INPUT section start

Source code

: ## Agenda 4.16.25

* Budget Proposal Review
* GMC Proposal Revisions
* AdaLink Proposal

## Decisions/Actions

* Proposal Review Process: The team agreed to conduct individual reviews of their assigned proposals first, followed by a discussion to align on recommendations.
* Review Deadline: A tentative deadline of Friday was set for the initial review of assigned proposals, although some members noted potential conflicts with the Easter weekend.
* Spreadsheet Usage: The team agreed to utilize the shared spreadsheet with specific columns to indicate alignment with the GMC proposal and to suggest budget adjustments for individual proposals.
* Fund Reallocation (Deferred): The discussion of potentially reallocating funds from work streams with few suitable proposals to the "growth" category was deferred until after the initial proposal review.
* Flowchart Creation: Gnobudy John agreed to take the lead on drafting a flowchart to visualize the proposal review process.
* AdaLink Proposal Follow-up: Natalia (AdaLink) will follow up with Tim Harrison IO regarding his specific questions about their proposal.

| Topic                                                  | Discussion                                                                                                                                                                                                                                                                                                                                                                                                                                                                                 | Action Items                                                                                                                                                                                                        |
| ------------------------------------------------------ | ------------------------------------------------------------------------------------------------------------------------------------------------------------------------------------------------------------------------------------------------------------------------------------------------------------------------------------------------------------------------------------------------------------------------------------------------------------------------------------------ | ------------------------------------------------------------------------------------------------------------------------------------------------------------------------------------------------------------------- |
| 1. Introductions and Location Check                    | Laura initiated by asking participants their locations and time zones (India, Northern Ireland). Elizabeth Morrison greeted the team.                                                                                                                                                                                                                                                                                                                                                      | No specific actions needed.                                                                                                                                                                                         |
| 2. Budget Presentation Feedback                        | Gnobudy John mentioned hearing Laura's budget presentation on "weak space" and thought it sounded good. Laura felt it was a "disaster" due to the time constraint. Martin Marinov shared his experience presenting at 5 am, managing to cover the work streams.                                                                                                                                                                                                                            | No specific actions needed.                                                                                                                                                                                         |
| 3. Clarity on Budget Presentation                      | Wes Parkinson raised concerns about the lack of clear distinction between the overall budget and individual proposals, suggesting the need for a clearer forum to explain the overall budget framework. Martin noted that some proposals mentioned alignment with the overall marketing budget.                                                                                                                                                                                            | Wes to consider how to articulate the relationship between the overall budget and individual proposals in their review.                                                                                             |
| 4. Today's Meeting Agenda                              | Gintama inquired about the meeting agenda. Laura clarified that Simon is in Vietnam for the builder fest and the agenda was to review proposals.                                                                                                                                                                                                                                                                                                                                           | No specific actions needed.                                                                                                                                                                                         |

INPUT section end

[REQUIRED ACTION]
Whenever a line in the records above contains the string "initial", copy that line.

[COMPLETED EXERCISE]
* Review Deadline: A tentative deadline of Friday was set for the initial review of assigned proposals, although some members noted potential conflicts with the Easter weekend.
* Fund Reallocation (Deferred): The discussion of potentially reallocating funds from work streams with few suitable proposals to the "growth" category was deferred until after the initial proposal review.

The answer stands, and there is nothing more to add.